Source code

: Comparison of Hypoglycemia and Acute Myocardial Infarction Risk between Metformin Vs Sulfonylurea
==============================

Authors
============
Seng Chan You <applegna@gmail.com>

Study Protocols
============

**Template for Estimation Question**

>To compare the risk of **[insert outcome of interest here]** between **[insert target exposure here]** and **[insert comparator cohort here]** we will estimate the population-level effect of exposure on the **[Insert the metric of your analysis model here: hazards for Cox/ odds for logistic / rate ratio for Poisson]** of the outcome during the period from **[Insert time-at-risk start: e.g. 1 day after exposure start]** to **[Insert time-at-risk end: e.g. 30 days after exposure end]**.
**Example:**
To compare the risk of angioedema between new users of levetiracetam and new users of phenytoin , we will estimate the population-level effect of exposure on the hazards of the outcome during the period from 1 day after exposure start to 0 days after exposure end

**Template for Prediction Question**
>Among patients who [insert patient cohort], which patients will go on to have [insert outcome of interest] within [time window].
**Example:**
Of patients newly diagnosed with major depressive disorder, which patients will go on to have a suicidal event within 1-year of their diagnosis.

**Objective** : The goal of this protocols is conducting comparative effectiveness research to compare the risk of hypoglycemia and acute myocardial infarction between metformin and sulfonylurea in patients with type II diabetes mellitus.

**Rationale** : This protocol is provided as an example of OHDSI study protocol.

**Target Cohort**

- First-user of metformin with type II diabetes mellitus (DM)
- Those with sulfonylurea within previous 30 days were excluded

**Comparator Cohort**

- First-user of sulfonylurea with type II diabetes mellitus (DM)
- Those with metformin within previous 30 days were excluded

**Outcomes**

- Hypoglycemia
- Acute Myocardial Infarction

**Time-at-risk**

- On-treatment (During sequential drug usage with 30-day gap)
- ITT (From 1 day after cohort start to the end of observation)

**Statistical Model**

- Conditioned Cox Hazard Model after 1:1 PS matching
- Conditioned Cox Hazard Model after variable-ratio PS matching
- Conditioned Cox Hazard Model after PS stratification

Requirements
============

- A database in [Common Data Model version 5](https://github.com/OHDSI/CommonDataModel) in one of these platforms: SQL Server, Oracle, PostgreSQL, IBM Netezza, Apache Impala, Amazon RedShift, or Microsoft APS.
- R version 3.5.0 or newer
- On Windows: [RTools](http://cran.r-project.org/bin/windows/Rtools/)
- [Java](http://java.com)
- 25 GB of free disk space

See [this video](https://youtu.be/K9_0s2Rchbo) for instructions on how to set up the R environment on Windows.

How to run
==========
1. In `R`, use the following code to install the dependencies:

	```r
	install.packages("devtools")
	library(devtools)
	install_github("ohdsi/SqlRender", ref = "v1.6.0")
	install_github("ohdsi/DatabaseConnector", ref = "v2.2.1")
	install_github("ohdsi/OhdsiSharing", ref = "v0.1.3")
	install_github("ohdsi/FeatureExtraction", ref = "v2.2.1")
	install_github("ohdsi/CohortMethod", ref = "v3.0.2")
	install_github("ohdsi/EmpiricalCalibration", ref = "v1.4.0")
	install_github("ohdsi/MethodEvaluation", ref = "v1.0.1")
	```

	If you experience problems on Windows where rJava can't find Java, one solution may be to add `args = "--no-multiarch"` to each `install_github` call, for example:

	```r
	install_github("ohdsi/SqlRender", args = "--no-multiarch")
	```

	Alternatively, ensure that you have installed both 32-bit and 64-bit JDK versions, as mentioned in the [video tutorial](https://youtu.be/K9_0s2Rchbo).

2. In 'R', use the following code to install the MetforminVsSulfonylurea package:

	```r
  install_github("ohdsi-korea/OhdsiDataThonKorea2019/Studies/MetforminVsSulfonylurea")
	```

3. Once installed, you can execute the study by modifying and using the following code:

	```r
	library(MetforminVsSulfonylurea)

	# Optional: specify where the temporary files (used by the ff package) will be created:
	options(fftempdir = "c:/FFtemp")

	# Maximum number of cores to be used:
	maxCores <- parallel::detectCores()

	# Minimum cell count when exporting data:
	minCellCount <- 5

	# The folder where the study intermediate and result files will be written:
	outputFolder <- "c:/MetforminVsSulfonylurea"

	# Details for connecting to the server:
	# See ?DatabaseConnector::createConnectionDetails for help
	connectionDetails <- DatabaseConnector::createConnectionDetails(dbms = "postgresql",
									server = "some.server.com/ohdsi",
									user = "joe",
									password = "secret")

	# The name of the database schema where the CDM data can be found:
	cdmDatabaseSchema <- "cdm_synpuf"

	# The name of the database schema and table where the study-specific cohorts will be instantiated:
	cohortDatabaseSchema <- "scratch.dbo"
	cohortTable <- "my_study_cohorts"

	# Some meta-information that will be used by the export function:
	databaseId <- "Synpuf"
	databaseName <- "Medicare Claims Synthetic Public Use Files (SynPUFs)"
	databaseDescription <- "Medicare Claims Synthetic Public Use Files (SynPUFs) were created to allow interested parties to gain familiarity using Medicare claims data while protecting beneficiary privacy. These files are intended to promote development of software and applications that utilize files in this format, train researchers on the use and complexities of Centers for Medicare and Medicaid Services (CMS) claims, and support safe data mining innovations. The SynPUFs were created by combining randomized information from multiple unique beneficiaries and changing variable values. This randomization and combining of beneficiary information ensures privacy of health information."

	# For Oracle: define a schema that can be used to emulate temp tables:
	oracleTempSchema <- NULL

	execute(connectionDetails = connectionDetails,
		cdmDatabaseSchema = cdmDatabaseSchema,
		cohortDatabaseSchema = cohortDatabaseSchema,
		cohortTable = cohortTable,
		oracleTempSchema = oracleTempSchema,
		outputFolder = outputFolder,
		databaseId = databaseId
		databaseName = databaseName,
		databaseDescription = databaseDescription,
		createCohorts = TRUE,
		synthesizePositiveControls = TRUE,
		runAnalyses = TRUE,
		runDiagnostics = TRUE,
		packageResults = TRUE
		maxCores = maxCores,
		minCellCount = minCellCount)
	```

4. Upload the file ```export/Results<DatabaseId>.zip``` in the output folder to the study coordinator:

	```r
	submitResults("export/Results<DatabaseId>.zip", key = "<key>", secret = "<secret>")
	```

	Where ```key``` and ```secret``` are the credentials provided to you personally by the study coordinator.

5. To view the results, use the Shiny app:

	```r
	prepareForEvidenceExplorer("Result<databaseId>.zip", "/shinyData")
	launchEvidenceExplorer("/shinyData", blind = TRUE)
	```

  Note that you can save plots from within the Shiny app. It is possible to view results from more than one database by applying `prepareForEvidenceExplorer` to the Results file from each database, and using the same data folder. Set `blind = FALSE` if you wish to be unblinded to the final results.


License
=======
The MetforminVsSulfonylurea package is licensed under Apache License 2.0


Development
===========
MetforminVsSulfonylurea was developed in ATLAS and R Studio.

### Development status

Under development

________________

» **Instructions to follow**
Gather each line of the listing containing the word "mellitus" and show it.

» **Task solution**
**Objective** : The goal of this protocols is conducting comparative effectiveness research to compare the risk of hypoglycemia and acute myocardial infarction between metformin and sulfonylurea in patients with type II diabetes mellitus.
- First-user of metformin with type II diabetes mellitus (DM)
- First-user of sulfonylurea with type II diabetes mellitus (DM)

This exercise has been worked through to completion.